Бедный попугай
№ 2012 / 39, 23.02.2015
– Как вам удаётся совмещать работу журналиста и писателя?
– Сейчас никаких текстов, кроме художественных, я не пишу. Я утром просыпаюсь, спускаюсь к себе в кабинет и начинаю работать
Юрий ВЯЗЕМСКИЙ
– Как вам удаётся совмещать работу журналиста и писателя?
– Сейчас никаких текстов, кроме художественных, я не пишу. Я утром просыпаюсь, спускаюсь к себе в кабинет и начинаю работать, как работает шахтёр. Труд прозаика – это труд человека, которому дали лопату и сказали копать в одиночку шахту. Когда я спускаюсь вниз и понимаю, что никакого вдохновения нет, я себе, мягко говоря, командую: «Работай, сволочь». Иногда грубо. А вечером в 10 часов я прихожу к жене, мы садимся ужинать и перед сном, как положено в нашем возрасте, наедаемся. Всё.
Юрий ВЯЗЕМСКИЙ |
– О чём ваша новая книга «Бедный попугай, или юность Пилата»?
– Это продолжение цикла о Пилате. Детям эту книгу не надо давать. Потому что она – с достаточно сильным эротическим элементом. Чтобы в последующих книгах написать о настоящей чистой любви, мне нужно было, и такое ощущение, что мне кто-то диктовал это сверху, написать о Древнем Риме. А в Древнем Риме любовь была не очень христианская. Но в отличие от своих коллег, произведения которых изобилуют матом, я старался писать как можно более возвышенным языком.
– Изменился ли ваш замысел от первой к третьей книге?
– Мне сложно сказать, но могу отметить, что когда я уходил в Древний Рим, а потом возвращался домой и садился ужинать, жена мне говорила: «Юра, я твоя жена Таня, возвращайся из древнего мира, мне очень хочется с тобой поговорить». А мне казалось, что я – здесь, среди нас, потому что мало чего изменилось за эти годы. Люди так похожи, а мудрые люди всегда говорили, что Москва – это третий Рим. Я, правда, с ними не всегда соглашался, потому что мне казалось, что Москва – это Вавилон. То есть мы скорее европейская Азия или азиатская Европа. Квартирный вопрос всех мучает до сих пор.
– Насколько образ Понтия Пилата, созданный в «Мастере и Маргарите», повлиял на персонажа вашей книги?
– Булгаков чрезвычайно сильно на меня повлиял. Но – с точностью до наоборот. У Булгакова совершенно чётко указано, что этот роман навеян Воландом и тёмными силами. Из всех сочинений, которые я знаю, роман Мастера – самый антиевангелиевский.
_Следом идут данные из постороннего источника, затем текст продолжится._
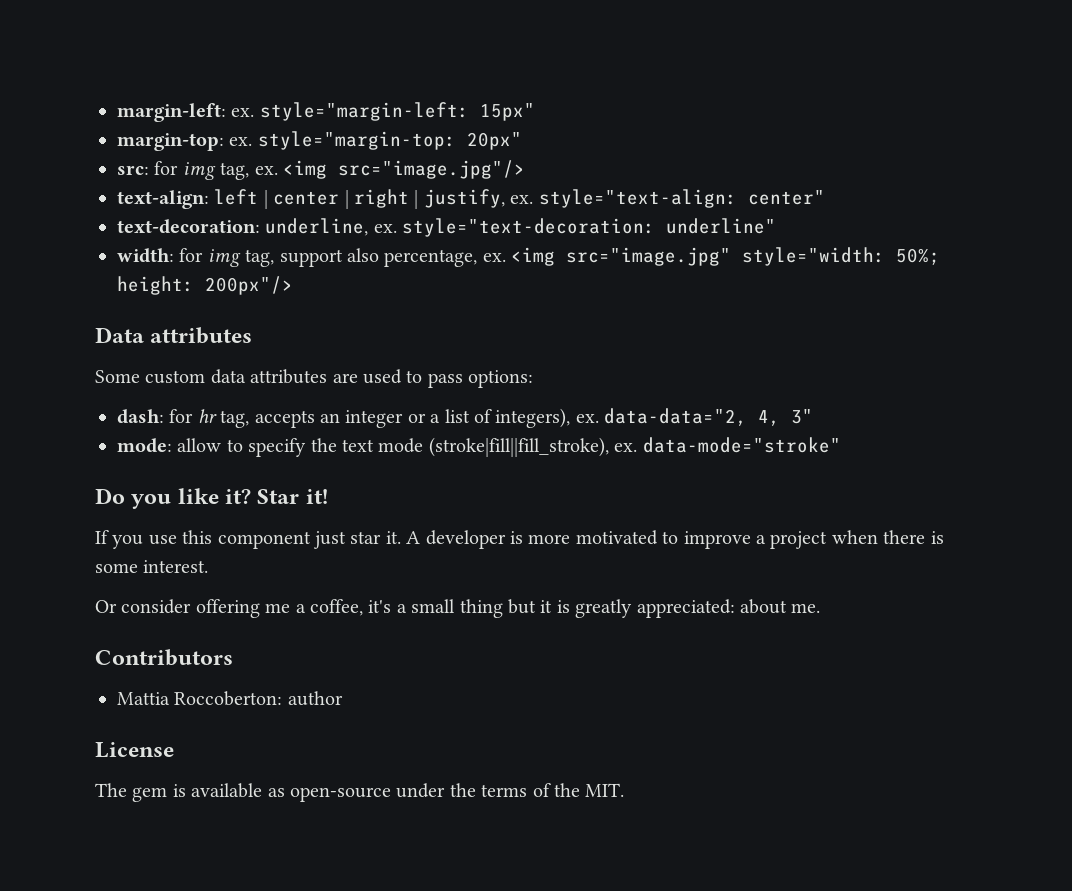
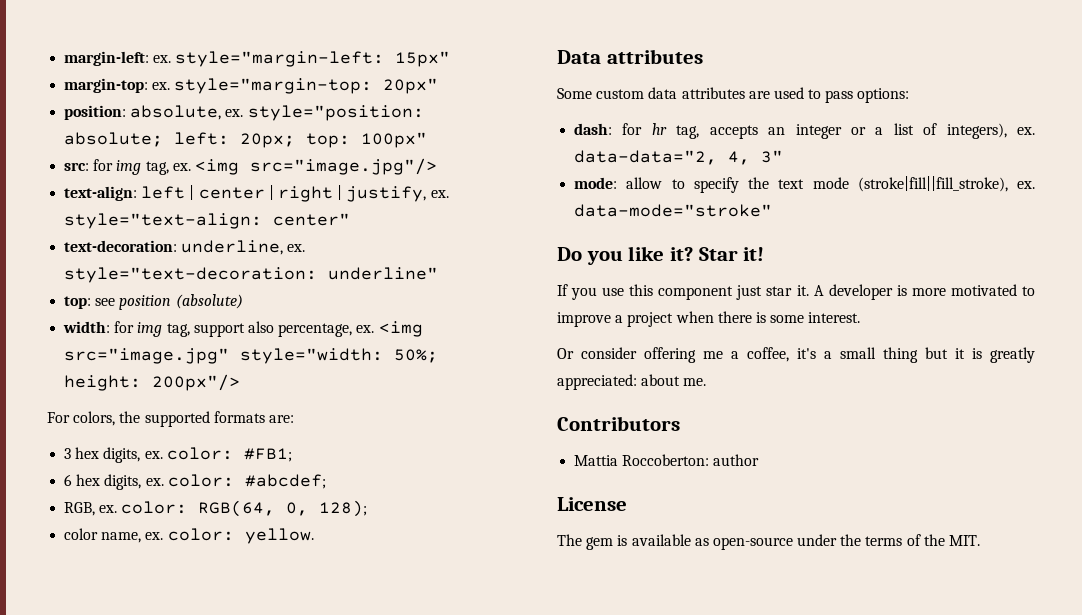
(522, 141) none -> [64,105,424,121] [64,132,428,148] // position: absolute, ex. style="position: absolute; left: 20px; top: 100px"
(777, 226) none -> [64,294,243,310] // top: see position (absolute)
(293, 285) none -> [47,411,294,427] [64,447,292,463] [64,474,326,490] [64,500,368,517] [64,528,314,544] // For colors, the supported formats are: // 3 hex digits, ex. color: #FB1; // 6 hex digits, ex. color: #abcdef; // RGB, ex. color: RGB(64, 0, 128); // color name, ex. color: yellow.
– Как вы оцениваете состояние гуманитарного образования в России?
– Конечно, все реформы – нужные и важные, и люди над ними работают замечательные, но общее впечатление ужасающее, и когда я с умниками работаю, и когда студенты ко мне приходят после школ, я наблюдаю одну и ту же ситуацию. Знаете, какой самый известный роман Достоевского? «Братья Стругацкие». Вот результаты реформы.
– Вы долгие годы работаете с молодёжью. Насколько поменялось отношение к знаниям, к учёбе, к науке?
– Я считаю, что умные, стремящиеся к знаниям люди со времён Древнего Египта не изменились. А что касается тенденций, московские школьники становятся всё более утомлёнными солнцем, всё более вялыми. Это общая тенденция, потому что умники и у нас, и в Древнем Египте энергичны, и постоянно тянутся к знаниям, потому что больше их ничто не интересует. Это их призвание, это их образ жизни – называйте, как хотите. Что касается провинциалов, то чем дальше от Москвы, тем больше я вижу энергии, потому что девушки и юноши понимают, что им кроме себя никто не поможет – пробиться, выбиться, показать себя. Поэтому провинция становится всё более интересной, иногда агрессивно интересной и агрессивно энергичной.